Canada’s Slick Find: The Return to Crude Oil Discovery
Most oil companies have a dedicated team exploring new sources of energy, be it offshore crude, natural gas or any unconventional source. But, the inundating supply of crude from the Alberta oil sands and shale in the U.S. has redefined the scope and financial viability of offshore crude exploration. The official proven crude oil reserve of 170.2 billion barrels puts Alberta’s reserve ranking just below Saudi Arabia and Venezuela’s (Alberta Energy).
But, lately there’s actually been a shift back to conventional crude oil exploration. In fact, one of the largest oil and gas players, Royal Dutch Shell, may sell its U.S. shale gas portfolio after taking impairments to the tune of US$2.1 billion (FT).
Statoil’s announcement this week of a major oil find off Canada’s Atlantic coast offers a refreshing reminder that new technology and high prices of crude are helping to uncover new oil supplies beyond U.S. shale and the Alberta oil sands. The Statoil’s 600 million barrels of crude discovery may appear paltry to Alberta’s vast oil sands, where output is expected to hit 5.2 million barrels a day by 2030, the discovery offers some strategic advantages: Offshore production neatly sidesteps the issue of congested pipelines in landlocked Alberta that have driven down the price of oil sands crude and provides easy access to very promising markets of Europe and India (Reuters). The strategic location of this oil discovery assumes greater pertinence, as Canada looks for broader export markets and the Keystone pipeline project hangs in limbo. The graph created in ZEMA below shows the steep growth in Canada’s crude exports and production since 2009 attributing to increased production from Alberta’s oil sands.

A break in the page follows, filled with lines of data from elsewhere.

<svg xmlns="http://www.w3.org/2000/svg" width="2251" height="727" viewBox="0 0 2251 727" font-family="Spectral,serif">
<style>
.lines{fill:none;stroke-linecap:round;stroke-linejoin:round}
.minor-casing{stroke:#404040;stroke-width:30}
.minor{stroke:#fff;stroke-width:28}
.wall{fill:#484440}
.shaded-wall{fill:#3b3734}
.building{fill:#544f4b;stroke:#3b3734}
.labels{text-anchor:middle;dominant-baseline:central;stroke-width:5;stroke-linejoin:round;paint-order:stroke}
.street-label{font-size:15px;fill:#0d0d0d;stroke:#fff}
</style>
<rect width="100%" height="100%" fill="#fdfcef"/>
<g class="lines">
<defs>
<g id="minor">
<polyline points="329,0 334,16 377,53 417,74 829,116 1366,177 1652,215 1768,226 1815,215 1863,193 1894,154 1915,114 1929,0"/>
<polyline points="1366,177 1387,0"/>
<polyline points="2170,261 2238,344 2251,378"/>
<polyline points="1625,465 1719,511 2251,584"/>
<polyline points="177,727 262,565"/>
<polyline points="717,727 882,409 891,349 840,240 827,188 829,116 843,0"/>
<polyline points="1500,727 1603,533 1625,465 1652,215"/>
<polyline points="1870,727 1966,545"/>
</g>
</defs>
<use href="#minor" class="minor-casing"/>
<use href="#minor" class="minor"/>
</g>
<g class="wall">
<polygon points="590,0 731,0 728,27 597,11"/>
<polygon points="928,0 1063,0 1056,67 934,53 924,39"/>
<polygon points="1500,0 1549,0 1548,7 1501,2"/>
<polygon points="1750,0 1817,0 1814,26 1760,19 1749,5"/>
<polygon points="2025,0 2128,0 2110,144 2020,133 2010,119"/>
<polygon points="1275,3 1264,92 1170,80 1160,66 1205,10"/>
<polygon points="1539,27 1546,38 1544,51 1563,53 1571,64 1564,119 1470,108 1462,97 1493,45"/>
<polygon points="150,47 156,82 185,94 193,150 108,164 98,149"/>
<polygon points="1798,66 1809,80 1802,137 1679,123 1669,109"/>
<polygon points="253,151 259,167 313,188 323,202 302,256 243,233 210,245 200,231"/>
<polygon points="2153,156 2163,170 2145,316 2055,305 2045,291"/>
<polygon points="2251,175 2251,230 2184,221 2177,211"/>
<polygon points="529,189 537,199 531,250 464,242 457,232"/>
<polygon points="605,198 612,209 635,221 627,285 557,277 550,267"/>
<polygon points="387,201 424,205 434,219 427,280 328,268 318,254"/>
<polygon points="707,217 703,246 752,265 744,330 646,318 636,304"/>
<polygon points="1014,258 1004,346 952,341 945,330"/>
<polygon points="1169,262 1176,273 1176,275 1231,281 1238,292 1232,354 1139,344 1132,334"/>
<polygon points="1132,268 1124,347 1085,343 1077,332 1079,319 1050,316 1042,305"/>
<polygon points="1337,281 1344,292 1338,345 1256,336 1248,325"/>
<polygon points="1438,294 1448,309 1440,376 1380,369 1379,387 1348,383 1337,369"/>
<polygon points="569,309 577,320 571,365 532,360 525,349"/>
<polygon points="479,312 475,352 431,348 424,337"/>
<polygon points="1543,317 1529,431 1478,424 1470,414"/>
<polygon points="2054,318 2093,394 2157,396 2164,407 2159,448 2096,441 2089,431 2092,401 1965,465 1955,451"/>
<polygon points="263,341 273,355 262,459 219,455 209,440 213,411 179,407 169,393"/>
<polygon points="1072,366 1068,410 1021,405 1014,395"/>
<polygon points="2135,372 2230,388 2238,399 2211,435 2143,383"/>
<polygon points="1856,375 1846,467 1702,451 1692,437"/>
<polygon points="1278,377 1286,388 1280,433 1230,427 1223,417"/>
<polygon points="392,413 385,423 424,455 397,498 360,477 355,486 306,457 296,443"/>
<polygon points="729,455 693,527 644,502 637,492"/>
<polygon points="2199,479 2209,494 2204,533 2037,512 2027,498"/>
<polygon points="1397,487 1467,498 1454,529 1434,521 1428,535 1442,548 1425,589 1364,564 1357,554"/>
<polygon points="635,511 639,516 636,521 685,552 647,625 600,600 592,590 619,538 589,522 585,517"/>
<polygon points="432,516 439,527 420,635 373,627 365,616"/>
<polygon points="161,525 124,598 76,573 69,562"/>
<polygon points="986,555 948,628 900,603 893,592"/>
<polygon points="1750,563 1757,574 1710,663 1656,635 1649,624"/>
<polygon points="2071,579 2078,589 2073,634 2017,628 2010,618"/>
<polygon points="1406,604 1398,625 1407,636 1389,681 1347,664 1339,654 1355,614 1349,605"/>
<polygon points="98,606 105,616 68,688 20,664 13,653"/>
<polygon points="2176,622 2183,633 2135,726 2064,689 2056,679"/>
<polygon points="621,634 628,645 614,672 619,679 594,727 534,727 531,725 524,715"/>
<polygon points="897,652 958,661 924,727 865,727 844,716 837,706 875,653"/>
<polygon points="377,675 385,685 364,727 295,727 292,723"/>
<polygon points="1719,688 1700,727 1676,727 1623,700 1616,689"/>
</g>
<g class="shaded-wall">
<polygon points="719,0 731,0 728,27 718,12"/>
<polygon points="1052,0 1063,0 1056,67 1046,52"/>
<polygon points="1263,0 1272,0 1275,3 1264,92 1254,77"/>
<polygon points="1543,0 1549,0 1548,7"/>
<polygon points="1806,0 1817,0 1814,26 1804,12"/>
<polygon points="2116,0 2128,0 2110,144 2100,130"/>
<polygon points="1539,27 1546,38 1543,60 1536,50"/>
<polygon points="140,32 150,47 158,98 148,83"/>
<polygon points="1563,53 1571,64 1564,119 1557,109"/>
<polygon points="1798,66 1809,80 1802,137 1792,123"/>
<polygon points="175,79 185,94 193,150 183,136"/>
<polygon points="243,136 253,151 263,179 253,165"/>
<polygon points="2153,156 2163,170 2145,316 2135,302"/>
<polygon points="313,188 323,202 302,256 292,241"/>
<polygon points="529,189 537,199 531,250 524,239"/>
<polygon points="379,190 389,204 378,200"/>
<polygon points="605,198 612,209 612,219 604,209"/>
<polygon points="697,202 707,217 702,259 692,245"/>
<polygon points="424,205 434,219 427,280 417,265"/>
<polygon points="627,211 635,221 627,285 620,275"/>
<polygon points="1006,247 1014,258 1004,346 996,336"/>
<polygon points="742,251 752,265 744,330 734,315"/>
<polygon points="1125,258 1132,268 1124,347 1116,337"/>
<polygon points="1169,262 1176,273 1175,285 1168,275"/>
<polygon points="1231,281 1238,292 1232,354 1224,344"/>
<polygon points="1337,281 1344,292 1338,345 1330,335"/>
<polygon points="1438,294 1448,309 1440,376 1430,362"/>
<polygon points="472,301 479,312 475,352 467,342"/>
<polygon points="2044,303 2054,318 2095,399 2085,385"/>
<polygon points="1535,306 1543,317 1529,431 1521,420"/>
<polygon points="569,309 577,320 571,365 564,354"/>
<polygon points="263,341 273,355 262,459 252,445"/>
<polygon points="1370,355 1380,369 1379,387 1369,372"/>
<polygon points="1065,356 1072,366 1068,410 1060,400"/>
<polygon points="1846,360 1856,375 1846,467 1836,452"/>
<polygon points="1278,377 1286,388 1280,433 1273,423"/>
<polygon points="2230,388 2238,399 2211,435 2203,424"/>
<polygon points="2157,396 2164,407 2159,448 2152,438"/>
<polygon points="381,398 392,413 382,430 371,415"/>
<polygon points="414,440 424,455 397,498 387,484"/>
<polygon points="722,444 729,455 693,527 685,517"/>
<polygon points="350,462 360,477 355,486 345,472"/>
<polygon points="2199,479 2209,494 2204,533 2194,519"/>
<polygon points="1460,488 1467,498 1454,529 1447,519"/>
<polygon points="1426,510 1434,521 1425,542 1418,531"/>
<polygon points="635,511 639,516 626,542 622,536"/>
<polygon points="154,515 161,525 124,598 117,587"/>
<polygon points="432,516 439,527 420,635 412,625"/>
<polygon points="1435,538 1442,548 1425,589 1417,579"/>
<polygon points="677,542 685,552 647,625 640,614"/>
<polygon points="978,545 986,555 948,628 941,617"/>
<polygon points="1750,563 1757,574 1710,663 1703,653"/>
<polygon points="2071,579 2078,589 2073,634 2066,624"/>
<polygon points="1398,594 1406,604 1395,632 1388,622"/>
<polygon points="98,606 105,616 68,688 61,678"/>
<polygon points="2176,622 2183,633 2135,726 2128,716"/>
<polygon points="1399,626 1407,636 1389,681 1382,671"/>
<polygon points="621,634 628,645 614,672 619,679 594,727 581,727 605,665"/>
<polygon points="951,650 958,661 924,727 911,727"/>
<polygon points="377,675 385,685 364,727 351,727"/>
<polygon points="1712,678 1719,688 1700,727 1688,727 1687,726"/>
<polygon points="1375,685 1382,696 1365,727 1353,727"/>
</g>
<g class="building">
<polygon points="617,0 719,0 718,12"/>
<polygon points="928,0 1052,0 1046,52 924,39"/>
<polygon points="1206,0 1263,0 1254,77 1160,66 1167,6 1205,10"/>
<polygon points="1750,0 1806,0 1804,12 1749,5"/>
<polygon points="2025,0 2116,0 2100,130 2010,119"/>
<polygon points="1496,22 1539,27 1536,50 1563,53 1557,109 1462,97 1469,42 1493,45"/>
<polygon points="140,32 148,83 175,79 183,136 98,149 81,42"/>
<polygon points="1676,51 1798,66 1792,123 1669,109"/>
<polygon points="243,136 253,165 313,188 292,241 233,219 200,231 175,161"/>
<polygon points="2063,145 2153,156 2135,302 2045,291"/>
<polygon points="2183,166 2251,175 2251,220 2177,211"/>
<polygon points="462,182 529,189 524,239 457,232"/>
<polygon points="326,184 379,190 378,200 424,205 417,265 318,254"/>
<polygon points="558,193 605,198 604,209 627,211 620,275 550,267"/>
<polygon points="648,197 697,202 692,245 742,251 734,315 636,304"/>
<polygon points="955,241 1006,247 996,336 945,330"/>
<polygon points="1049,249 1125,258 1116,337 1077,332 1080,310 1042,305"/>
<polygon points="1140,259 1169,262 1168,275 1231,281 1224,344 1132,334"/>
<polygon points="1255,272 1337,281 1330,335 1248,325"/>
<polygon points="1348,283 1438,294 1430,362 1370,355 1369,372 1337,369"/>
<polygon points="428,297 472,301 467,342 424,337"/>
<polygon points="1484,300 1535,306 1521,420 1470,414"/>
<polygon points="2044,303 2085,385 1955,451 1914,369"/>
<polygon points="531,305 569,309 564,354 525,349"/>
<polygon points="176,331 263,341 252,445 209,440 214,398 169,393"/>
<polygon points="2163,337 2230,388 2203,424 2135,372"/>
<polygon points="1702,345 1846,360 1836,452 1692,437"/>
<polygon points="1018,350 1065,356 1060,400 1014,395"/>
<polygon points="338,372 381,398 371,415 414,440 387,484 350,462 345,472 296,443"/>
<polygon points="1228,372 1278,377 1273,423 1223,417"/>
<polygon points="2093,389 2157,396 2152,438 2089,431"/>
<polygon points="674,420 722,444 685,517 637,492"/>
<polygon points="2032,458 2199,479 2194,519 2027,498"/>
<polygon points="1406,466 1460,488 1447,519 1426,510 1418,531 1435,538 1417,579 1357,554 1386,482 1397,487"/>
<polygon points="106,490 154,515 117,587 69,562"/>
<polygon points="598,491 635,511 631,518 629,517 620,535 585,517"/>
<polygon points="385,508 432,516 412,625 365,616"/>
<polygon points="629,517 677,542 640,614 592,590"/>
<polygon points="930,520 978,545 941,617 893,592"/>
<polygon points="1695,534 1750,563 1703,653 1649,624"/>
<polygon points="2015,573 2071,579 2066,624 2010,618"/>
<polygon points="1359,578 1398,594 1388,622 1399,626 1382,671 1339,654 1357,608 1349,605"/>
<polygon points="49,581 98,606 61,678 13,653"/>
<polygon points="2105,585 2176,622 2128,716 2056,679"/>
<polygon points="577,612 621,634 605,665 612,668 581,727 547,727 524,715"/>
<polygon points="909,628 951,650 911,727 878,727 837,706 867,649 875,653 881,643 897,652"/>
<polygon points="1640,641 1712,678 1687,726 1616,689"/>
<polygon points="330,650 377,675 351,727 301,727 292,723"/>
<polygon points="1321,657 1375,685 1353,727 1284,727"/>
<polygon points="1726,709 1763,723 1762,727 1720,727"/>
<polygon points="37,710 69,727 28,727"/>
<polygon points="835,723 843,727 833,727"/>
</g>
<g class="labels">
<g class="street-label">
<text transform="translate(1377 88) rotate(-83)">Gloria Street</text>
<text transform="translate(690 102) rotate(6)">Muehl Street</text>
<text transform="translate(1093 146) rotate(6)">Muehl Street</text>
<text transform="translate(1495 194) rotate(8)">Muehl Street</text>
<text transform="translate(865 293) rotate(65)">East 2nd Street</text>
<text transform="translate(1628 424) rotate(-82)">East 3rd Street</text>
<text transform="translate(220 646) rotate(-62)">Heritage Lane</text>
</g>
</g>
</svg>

There is no denying the fact that Canada is endowed with an abundance of energy resources and that Statoil’s significant discovery of crude off Canada’s Atlantic coast has boosted the interest of many global oil and gas players in offshore explorations. “The discovery is the biggest in the world since 2010, we are a little bit ahead of the game but expect increased competition,” said Geir Richardson, Vice President of Statoil Canada Exploration (Reuters).